I then realized that I could put a 'marker' sound between each track. After recording, I could look for the markers, and split the audio precisely.

One approach to do this would be to use a generated combination of tones. I could pick a certain number of pitches that would be rare to encounter in the real audio data, and create a marker based on these frequencies. When processing afterwards, I would split the audio data into small fragments, run FFT on each fragment, and search for fragments that contained just those frequencies (allowing some margin for error). This approach would be robust to mp3 audio compression, and even playback on different speakers.

For this particular setup, though, I did not need to be as robust, because Total Recorder will record the audio digitally before it is converted to analog, although the signal is still slightly altered by mp3 compression and the operating system. As a half hour hack, I made an audio marker that has an unusual profile:


Over the course of one second, the signal value is increasing. Playing this on speakers, the sound is silent except for a click at the end when the signal suddenly drops to 0. I left the click intentionally in order to hear the sound. This is very different than a typical audio signal, which fluctuates up and down rapidly; the quick fluctuations causing an audible pitch:


It was trivial for me to find areas in the audio data where the signal value increases for more than half a second. To make the system more robust, I looked at the averages of blocks of 16 samples, and looked for long sequences where these averages were always increasing. (Note that this block size can't be safely set to a large value, because a low sound increasing in volume with DC offset could trigger false positives). After finding a match, I could skip forward several seconds, knowing that no track would be shorter than 10 seconds. It's a good thing I had my own audio library; the wav files were too big to realistically store in memory, but because I was familiar with reading raw .wav data I could just scan through the stream of bytes.
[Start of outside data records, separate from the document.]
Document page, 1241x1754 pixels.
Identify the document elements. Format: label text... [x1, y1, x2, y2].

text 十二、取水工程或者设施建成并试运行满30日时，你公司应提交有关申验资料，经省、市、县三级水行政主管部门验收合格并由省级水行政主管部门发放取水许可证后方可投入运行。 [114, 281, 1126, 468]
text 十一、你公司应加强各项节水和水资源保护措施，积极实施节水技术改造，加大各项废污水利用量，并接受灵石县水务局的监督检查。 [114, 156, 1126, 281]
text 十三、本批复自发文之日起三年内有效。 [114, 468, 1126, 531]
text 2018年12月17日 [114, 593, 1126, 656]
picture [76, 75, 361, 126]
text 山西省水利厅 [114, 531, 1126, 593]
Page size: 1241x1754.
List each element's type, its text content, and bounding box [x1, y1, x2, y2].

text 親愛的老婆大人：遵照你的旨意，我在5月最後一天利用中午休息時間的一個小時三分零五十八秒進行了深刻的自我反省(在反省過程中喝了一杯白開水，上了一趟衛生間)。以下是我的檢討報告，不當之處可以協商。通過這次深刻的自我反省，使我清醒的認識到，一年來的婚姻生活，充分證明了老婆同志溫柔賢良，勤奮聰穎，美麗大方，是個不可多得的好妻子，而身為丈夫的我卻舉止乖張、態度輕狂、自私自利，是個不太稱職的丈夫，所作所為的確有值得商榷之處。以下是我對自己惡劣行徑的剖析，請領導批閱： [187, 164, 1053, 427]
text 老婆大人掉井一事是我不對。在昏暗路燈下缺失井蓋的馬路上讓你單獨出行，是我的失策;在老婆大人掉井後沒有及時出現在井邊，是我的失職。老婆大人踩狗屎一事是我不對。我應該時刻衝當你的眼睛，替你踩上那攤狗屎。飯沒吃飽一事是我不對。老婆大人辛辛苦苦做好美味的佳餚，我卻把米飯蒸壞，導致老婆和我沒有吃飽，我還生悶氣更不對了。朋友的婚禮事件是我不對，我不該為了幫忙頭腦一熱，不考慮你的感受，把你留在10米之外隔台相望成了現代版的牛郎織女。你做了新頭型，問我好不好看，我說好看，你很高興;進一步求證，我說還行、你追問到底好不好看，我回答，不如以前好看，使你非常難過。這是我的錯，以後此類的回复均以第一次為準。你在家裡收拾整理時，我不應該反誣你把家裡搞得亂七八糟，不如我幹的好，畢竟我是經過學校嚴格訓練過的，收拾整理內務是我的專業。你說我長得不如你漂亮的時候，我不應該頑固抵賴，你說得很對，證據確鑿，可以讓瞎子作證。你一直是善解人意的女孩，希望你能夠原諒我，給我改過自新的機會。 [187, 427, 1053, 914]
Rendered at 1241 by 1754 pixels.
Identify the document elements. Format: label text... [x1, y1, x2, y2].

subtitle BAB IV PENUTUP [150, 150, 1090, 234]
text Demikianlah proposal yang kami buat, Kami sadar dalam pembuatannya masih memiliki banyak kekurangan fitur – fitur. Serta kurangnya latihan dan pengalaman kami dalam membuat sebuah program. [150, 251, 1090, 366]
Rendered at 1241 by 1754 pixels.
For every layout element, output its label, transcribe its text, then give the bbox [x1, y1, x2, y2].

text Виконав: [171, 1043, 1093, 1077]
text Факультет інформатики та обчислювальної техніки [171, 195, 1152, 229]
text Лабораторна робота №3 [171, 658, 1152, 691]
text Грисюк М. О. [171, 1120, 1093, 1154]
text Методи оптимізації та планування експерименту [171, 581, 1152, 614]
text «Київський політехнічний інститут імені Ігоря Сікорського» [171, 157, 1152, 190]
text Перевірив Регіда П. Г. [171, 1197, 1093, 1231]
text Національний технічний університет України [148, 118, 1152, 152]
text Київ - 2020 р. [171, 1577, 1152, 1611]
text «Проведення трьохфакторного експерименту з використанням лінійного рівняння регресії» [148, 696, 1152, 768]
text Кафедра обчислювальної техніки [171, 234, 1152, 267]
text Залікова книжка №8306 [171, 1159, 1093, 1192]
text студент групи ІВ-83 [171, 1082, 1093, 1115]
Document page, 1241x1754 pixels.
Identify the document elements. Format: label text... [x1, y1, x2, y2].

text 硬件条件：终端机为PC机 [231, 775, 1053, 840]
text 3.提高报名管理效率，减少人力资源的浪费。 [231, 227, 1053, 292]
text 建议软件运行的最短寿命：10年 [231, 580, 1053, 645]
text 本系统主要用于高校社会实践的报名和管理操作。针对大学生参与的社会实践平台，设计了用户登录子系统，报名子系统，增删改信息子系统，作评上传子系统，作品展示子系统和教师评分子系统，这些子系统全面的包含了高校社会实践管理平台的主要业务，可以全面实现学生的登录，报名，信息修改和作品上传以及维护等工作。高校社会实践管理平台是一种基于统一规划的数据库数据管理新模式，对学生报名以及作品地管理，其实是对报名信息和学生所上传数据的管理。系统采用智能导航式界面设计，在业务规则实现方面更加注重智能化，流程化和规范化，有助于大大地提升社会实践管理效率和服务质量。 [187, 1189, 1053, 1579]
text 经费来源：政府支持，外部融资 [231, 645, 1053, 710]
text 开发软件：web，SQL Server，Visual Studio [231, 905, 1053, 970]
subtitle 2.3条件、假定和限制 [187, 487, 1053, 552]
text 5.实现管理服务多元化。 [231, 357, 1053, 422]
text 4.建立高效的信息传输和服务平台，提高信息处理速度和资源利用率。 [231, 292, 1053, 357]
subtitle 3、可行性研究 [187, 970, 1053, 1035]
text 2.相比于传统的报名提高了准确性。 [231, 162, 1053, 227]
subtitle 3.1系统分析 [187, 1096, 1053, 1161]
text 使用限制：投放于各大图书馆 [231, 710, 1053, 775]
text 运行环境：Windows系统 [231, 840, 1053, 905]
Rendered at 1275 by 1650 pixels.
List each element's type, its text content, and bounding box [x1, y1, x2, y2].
My program output the cut points in milliseconds to a plain text file, adjusting the times to trim away the audio marker.

The final workflow:
1) A python script creates a .wpl Windows media player playlist of the .mov files separated by my marker audio.
2) Start Total Recorder and start the playlist, and wait for a while.
3) Save the recorded audio as .wav and run my program to determine cut points.
4) Encode as mp3.
5) I use the excellent mp3directcut to split the audio at those points. A python script turns my text file into a .cue file that mp3directcut uses to split the audio into pieces.

And that's all. The system worked very well and hit no false positives. mp3directcut can (magically?) slice up a mp3 file without recompressing, so the process is lossless and very quick. I now have an automated way to cut a long mp3 file into pieces.